Tous ceux qu’écœure le folklore vénitien autour de Vivaldi ou qui ne se sont jamais remis d’avoir vu au cinéma Vivaldi, un prince à Venise trouveront dans ce livre des plus sérieux un peu de baume pour panser leurs plaies. « Pour moi, l’Orlando Furioso, enregistré en 1977 chez Erato […], sorti de gorges aussi fabuleuses que celles de Marilyn Horne et de Victoria de Los Angeles […] représenta plus qu’une révélation : un bouleversement esthétique et émotif ». Nous voilà rassurés dès les premières pages de ce livre, Sylvie Mamy ne fait pas partie de ceux pour qui les opéras ne sont qu’un aspect secondaire de la production de Vivaldi. Auteur d’articles et d’ouvrages sur Venise et la musique italienne au XVIIIe siècle, et d’un « Que sais-je ? » sur Les Castrats (1998), elle marche ici sur les traces de plusieurs musicologues français, notamment Marcel Marnat, dont l’ouvrage paru en 1965 chez Seghers fait maintenant figure d’antiquité, puisqu’il remonte à une époque où les opéras du compositeur vénitien étaient aussi négligés que ses Quatre saisons étaient ressassées. Sylvie Mamy reconnaît surtout sa dette envers Michael Talbot, dont le Vivaldi (1978) n’a jamais été traduit en français, et cite à de nombreuses reprises « les récents ouvrages exhaustifs de Reinhard Strohm ».
A force de recherches minutieuses dans les archives d’Europe et d’Amérique, il est aujourd’hui possible de reconstituer la carrière publique de Vivaldi, qui se déroula principalement en Vénétie, mais avec des escapades à Florence, à Milan ou à Rome, avant de se terminer à Vienne. En revanche, la vie privée du compositeur reste un mystère des plus opaques, mystère auquel, fort heureusement, Sylvie Mamy ne prétend pas remédier en laissant libre cours à son imagination. Les 47 opéras de Vivaldi rythment donc ce volume, et c’est autour d’eux que le parcours du compositeur s’articule, bien davantage qu’autour de sa musique de chambre ou même sacrée. Le nombre de pages accordé à chaque œuvre lyrique est variable. Dans une approche qui paraît presque plus littéraire que musicologique, Sylvie Mamy raconte en détail l’intrigue – même quand la musique a été perdue ! – et aborde les principaux airs. On peut s’étonner de cette insistance sur le livret dans la mesure où ces « créations » reposaient en partie sur le recyclage de partitions antérieures ou d’autres compositeurs, les arias étant réinsérées, parfois au mépris de tout souci dramatique. On rêve alors d’un tableau synoptique qui permettrait de suivre le parcours de chaque air, repris dans une dizaine d’opéras successifs.

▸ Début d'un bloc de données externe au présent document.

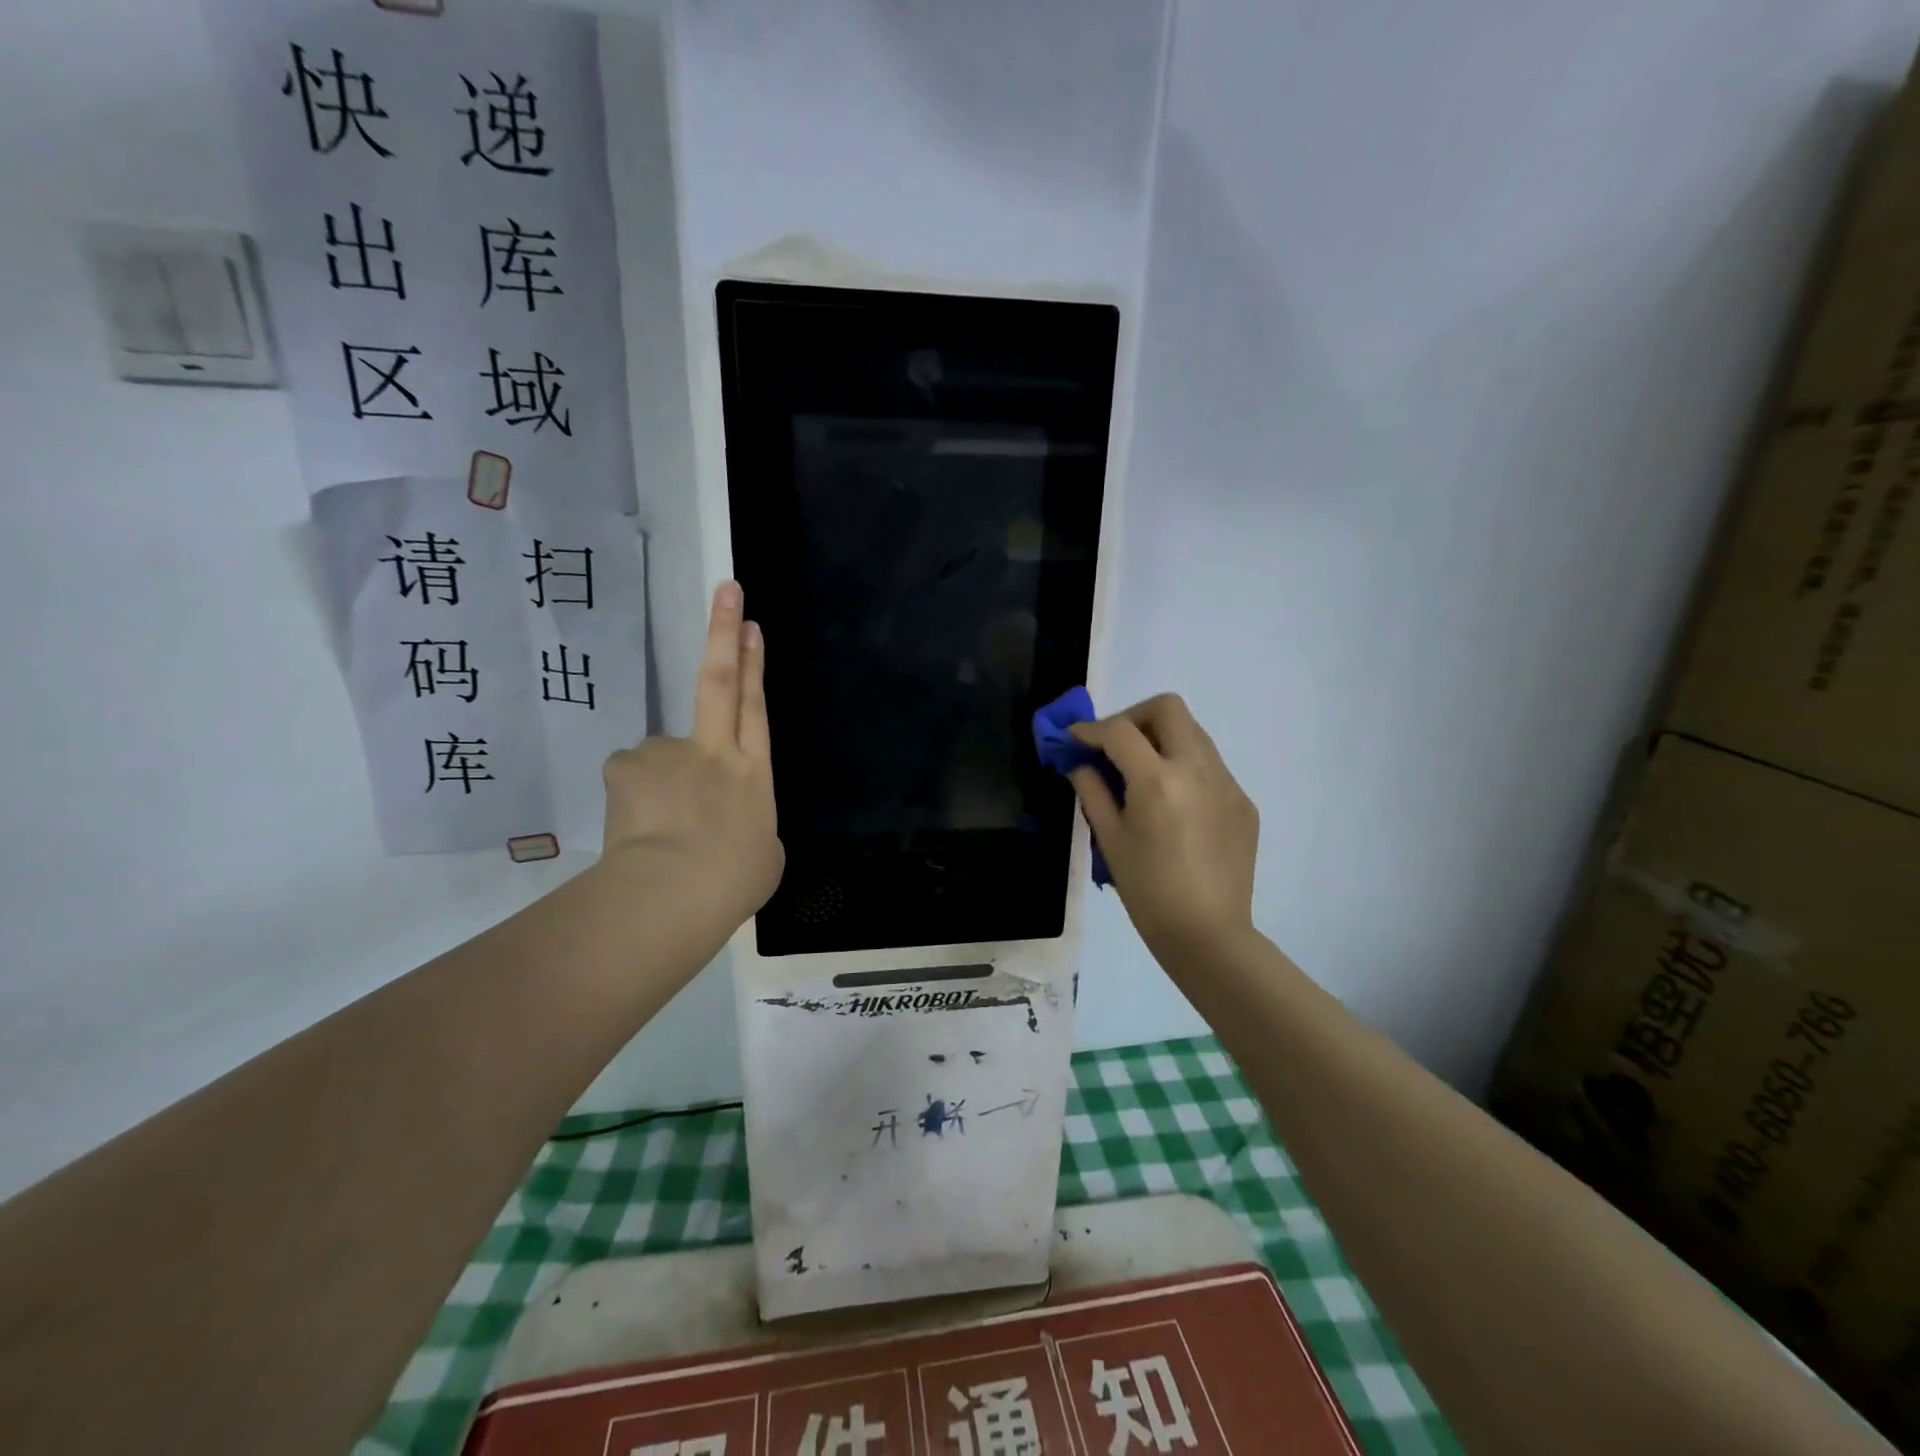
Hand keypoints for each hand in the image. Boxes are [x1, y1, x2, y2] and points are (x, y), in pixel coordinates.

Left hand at [600, 581, 783, 922]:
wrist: (672, 893)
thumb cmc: (732, 881)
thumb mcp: (763, 853)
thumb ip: (747, 822)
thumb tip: (729, 821)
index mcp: (752, 772)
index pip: (754, 707)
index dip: (753, 664)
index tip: (750, 624)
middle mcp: (712, 751)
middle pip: (718, 681)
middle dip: (724, 632)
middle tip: (728, 591)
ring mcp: (666, 754)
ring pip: (662, 757)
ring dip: (663, 787)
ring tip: (663, 835)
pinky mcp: (625, 767)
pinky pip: (632, 779)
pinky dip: (636, 802)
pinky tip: (638, 833)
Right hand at [1068, 694, 1259, 964]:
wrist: (1208, 935)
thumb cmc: (1148, 892)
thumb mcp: (1110, 840)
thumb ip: (1092, 791)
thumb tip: (1080, 763)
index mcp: (1158, 781)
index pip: (1120, 731)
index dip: (1091, 730)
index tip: (1074, 739)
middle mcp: (1198, 769)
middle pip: (1168, 708)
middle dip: (1133, 717)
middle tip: (1114, 746)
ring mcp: (1227, 783)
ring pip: (1193, 733)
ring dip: (1161, 739)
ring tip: (1141, 772)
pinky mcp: (1243, 802)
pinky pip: (1210, 766)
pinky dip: (1184, 767)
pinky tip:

Par ailleurs, l’opéra étant le domaine où notre perception de Vivaldi a le plus changé au cours des vingt dernières années, le mélomane aurait aimé quelques pages de plus sur cet aspect de la « Vivaldi Renaissance » rapidement abordée en introduction. Il ne trouvera pas non plus ici de discographie, mais appréciera en revanche le catalogue complet des œuvres, la consistante bibliographie et les index des noms et des œuvres. On déplore des coquilles assez fréquentes, et l’on s’étonne de quelques bizarreries de lexique, qui tiennent peut-être au recours à des sources non francophones (l’emploi du mot « fantasme » dans son sens italien de spectre, l’usage du mot « Hall » dans son sens anglais de grande salle d’un château, pour évoquer le décor de tel opéra). Malgré tout, on tient là un solide volume de référence sur un compositeur en pleine redécouverte.